What you need to do:
1. In the thread about adding a new directory structure for edges, which target references a non-existing ligand in edge edge_lig_7a_lig_5?
2. Reproduce the part of the thread on the new directory structure for edges that begins at "While trying to" and ends at "in edge edge_lig_59_lig_30.".

Given text:
--------
Adding new directory structure for edges #83

Closed IAlibay closed 1 year ago

IAlibay commented 1 year ago

Fixes #69

ijpulidos commented 1 year ago

While trying to run all the edges in the data set I detected the current issues in some of the targets

Target pfkfb3 references non-existing ligand in edge edge_lig_38_lig_36.
Target pfkfb3 references non-existing ligand in edge edge_lig_54_lig_38.
Target pfkfb3 references non-existing ligand in edge edge_lig_46_lig_24.
Target pfkfb3 references non-existing ligand in edge edge_lig_59_lig_30.
Target pfkfb3 references non-existing ligand in edge edge_lig_53_lig_38.
Target pfkfb3 references non-existing ligand in edge edge_lig_67_lig_24.
Target thrombin references non-existing ligand in edge edge_lig_7a_lig_5.
Target cdk8 references non-existing ligand in edge edge_lig_14_lig_23.
--------
Raw data:
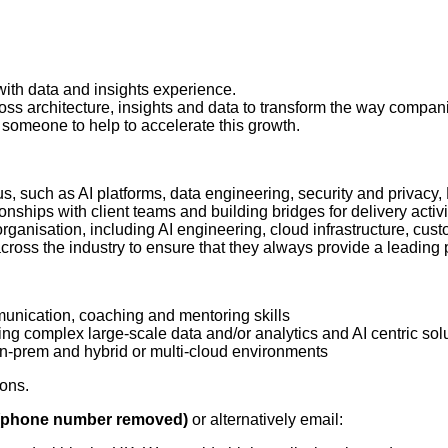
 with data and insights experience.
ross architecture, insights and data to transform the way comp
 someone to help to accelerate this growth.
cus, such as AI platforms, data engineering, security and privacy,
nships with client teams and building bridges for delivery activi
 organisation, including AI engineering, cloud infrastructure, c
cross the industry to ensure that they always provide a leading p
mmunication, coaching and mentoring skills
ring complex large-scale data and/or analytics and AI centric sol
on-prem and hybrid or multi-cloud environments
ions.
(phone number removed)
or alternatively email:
--------
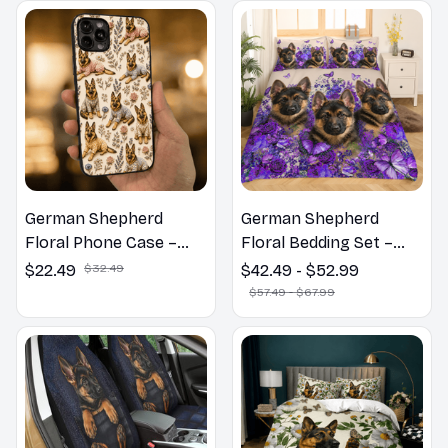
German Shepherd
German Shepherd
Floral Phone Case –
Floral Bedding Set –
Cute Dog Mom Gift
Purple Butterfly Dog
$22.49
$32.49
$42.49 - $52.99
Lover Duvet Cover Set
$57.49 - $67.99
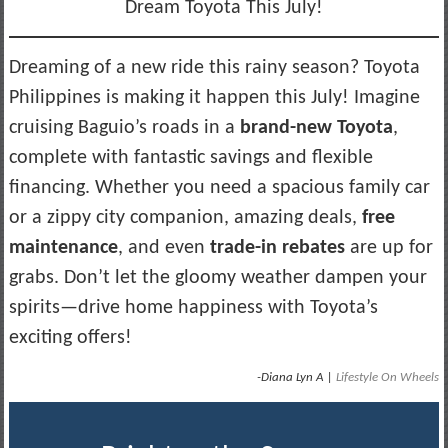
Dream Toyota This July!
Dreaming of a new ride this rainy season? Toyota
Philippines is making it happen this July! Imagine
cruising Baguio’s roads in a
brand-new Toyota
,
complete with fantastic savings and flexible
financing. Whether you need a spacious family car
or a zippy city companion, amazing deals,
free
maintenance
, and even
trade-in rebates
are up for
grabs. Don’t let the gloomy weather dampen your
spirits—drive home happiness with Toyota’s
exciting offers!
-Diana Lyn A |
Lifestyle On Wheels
--------
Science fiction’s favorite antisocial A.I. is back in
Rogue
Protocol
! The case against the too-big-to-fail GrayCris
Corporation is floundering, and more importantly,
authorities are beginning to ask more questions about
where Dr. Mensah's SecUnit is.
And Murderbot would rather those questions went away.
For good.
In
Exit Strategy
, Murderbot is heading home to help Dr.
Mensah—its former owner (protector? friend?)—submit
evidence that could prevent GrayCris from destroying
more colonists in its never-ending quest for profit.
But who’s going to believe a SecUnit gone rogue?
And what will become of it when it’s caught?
--------
Task-by-task results:
1. Thrombin

2.
While trying to run all the edges in the data set I detected the current issues in some of the targets

Target pfkfb3 references non-existing ligand in edge edge_lig_38_lig_36.
Target pfkfb3 references non-existing ligand in edge edge_lig_54_lig_38.
Target pfkfb3 references non-existing ligand in edge edge_lig_46_lig_24.
Target pfkfb3 references non-existing ligand in edge edge_lig_59_lig_30.